I’m a mathematician. I can trade in facts about false positives and absolute truths about accuracy and statistics with complete confidence. But in the artistic sphere, I’d prefer to defer to Leo Tolstoy. Like him, I think that true art is about human connection; about communicating emotion. As he put it: ‘Art is not a handicraft, it is the transmission of feeling the artist has experienced.’ If you agree with Tolstoy’s argument, then there’s a reason why machines can’t produce true art. A reason expressed beautifully by Hofstadter in Gödel, Escher, Bach, years before he encountered EMI:
A ‘program’ which could produce music … would have to wander around the world on its own, fighting its way through the maze of life and feeling every moment of it. It would have to understand the joy and loneliness of a chilly night wind, the longing for a cherished hand, the inaccessibility of a distant town, the heartbreak and regeneration after a human death. It would have to have known resignation and world-weariness, grief and despair, determination and victory, piety and awe. In it would have had to commingle such opposites as hope and fear, anguish and jubilation, serenity and suspense. Part and parcel of it would have to be a sense of grace, humour, rhythm, a sense of the unexpected – and of course an exquisite awareness of the magic of fresh creation. Therein, and therein only, lie the sources of meaning in music.
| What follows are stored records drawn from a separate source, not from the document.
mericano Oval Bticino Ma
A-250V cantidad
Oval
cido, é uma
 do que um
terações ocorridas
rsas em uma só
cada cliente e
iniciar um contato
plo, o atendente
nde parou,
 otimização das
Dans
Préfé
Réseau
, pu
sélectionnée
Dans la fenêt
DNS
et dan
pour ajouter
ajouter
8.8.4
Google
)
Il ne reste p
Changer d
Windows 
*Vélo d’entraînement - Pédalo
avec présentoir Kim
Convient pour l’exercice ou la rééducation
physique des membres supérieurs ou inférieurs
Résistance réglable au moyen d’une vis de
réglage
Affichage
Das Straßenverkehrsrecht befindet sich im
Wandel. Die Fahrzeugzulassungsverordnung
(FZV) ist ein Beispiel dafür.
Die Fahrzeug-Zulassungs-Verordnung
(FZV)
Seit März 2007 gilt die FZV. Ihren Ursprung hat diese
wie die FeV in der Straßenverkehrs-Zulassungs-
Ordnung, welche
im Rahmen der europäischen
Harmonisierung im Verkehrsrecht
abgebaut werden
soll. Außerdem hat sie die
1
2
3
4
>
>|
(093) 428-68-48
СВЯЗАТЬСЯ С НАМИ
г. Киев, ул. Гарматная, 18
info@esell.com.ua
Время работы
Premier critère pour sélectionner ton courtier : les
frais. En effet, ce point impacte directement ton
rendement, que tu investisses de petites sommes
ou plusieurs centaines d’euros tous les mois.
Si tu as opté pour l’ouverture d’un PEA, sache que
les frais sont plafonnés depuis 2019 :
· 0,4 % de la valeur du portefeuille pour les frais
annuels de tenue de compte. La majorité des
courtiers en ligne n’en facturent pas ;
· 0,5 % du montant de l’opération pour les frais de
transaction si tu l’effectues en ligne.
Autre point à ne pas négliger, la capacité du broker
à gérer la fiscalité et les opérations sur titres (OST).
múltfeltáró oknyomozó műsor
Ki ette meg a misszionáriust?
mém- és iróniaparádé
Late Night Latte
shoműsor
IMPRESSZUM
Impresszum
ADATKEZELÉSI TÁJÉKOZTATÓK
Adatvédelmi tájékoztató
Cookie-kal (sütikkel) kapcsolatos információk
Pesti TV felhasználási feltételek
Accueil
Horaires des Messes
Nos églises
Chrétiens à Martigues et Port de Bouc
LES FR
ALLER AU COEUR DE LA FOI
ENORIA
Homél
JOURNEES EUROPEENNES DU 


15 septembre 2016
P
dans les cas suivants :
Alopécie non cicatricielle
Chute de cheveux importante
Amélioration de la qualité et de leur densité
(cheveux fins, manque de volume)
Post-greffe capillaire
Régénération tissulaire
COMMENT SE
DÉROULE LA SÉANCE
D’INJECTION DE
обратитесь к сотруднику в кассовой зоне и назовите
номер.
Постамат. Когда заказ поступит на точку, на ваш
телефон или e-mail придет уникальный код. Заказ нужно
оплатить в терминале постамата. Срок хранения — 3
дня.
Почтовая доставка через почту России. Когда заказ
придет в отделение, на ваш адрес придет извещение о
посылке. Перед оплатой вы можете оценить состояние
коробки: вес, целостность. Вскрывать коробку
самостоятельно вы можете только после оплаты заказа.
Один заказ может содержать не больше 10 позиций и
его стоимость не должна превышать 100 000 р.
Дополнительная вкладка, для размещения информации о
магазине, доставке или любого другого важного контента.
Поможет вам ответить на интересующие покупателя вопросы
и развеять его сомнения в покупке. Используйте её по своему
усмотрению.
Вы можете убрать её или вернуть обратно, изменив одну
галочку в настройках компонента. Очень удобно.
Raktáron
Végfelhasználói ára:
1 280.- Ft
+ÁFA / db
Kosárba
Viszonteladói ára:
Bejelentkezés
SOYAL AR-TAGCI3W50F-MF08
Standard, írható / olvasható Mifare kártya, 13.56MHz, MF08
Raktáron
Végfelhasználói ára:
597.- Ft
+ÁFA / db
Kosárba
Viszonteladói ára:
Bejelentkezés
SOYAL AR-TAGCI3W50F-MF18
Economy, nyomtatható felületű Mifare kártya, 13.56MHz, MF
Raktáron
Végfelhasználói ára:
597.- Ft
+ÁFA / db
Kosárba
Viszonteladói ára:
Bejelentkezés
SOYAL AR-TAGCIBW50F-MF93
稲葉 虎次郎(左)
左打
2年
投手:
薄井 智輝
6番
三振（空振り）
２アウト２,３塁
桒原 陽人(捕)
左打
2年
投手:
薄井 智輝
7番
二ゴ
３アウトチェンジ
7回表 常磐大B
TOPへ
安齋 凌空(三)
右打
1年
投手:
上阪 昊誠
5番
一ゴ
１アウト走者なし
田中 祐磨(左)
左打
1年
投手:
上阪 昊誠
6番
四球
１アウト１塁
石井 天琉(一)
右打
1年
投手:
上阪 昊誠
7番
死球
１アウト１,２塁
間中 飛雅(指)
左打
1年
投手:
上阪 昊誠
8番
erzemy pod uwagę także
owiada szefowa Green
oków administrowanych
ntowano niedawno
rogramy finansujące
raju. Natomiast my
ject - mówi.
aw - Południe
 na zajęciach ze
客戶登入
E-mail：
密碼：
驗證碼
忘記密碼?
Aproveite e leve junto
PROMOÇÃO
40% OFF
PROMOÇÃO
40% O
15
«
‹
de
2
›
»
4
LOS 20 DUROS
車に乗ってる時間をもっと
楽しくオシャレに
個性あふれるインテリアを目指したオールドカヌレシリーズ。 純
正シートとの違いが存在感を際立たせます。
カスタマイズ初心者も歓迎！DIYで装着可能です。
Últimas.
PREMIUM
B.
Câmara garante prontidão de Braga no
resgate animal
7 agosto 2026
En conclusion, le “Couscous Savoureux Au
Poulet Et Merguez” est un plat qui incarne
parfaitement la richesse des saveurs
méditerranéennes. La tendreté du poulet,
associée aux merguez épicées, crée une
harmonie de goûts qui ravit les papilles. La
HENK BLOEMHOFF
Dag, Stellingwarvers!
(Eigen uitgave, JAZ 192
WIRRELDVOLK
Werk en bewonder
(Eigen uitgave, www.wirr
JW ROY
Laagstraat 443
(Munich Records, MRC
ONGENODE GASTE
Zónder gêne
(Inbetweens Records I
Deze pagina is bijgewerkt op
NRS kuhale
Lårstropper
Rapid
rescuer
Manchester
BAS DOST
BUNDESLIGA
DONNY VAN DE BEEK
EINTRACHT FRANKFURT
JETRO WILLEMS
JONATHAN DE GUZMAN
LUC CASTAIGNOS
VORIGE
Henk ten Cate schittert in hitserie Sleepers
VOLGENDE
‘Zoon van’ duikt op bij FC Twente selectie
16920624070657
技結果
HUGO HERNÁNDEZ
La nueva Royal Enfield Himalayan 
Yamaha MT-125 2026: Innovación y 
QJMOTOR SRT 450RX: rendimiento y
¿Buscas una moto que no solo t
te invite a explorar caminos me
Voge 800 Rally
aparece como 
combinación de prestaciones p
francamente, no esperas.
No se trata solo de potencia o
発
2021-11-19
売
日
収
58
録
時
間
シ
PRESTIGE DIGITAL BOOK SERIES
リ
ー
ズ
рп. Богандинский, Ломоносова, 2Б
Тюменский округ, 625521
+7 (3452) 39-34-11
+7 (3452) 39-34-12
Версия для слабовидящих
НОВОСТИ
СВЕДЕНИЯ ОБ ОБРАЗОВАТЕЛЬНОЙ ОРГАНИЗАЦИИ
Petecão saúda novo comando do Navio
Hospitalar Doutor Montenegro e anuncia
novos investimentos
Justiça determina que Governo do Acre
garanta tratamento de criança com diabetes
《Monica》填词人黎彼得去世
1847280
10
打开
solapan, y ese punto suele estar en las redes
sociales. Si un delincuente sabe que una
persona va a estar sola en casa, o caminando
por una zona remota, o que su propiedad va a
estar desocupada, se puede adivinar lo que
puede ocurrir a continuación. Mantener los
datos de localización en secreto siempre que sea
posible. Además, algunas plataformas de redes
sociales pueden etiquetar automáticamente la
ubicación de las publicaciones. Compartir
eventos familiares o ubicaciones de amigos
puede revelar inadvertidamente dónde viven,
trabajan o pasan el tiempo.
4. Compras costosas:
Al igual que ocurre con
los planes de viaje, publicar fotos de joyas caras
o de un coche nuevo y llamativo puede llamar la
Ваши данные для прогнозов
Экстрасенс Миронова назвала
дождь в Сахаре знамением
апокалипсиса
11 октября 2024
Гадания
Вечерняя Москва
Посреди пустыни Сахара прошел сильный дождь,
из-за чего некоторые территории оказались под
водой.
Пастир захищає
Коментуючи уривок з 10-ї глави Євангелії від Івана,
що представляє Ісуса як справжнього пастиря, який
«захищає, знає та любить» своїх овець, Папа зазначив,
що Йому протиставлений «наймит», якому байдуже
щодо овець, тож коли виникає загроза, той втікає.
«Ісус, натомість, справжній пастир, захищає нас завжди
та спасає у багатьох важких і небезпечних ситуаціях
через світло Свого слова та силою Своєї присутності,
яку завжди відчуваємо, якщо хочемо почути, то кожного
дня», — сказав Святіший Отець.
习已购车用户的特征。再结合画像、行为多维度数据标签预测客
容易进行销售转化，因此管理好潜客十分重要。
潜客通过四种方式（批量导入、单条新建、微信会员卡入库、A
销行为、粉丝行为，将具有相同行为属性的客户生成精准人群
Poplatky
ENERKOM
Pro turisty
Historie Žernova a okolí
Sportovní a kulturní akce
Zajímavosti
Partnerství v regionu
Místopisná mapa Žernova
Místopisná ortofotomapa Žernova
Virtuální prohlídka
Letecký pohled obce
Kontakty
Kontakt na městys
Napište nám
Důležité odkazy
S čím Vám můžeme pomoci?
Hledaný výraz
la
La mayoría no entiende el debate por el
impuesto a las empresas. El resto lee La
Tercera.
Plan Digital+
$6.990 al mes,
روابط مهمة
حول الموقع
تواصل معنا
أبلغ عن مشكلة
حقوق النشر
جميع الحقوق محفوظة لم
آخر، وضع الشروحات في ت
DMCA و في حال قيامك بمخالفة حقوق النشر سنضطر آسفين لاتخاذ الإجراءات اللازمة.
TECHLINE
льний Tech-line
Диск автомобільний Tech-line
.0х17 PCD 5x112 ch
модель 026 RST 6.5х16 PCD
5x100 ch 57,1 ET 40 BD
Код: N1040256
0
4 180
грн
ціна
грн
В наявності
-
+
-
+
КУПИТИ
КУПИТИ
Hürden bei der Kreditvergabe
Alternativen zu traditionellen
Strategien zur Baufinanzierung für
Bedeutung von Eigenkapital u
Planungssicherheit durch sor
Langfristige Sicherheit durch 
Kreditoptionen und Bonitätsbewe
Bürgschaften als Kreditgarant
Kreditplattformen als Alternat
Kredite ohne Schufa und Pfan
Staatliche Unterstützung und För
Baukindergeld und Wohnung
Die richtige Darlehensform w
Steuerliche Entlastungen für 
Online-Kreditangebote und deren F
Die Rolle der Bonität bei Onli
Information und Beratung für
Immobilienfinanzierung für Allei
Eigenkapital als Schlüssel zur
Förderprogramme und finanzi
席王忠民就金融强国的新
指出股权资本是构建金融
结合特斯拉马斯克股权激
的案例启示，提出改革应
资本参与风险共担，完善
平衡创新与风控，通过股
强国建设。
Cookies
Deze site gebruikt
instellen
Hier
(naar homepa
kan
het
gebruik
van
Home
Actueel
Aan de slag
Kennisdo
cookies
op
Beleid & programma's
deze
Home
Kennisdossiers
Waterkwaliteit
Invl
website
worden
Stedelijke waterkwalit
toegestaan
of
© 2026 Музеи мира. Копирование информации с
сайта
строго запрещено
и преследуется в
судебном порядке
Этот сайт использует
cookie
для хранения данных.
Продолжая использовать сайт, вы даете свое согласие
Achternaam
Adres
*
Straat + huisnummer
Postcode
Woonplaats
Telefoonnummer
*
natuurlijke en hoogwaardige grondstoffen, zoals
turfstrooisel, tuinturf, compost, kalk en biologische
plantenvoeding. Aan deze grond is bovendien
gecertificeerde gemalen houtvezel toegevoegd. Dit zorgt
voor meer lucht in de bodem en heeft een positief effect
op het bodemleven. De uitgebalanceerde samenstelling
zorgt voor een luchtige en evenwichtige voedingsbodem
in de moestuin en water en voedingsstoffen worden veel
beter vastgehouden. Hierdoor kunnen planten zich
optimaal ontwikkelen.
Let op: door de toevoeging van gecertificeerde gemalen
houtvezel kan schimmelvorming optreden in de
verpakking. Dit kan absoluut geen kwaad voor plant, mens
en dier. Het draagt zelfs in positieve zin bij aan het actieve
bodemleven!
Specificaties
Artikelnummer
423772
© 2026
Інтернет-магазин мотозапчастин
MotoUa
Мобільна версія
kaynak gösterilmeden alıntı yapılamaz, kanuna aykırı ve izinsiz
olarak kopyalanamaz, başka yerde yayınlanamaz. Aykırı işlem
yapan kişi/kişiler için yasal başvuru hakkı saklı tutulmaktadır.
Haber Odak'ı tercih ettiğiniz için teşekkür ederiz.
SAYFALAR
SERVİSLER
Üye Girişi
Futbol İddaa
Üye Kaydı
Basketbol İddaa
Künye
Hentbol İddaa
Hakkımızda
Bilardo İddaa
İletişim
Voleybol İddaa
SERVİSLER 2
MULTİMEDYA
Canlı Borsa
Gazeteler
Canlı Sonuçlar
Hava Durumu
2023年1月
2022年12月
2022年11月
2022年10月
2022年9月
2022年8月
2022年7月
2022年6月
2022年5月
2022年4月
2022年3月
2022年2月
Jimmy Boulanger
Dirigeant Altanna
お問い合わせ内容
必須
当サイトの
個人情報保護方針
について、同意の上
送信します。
I might well be wrong here. Perhaps if algorithmic art takes on the appearance of being a genuine human creation – as EMI did – we’ll still value it, and bring our own meaning to it. After all, the long history of manufactured pop music seems to hint that humans can form an emotional reaction to something that has no more than the semblance of an authentic connection. And perhaps once these algorithmic artworks become more commonplace and we become aware that the art didn’t come from a human, we won’t be bothered by the one-way connection. After all, people form emotional relationships with objects that don’t love them back – like treasured childhood teddy bears or pet spiders.
But for me, true art can’t be created by accident. There are boundaries to the reach of algorithms. Limits to what can be quantified. Among all of the staggeringly impressive, mindboggling things that data and statistics can tell me, how it feels to be human isn’t one of them.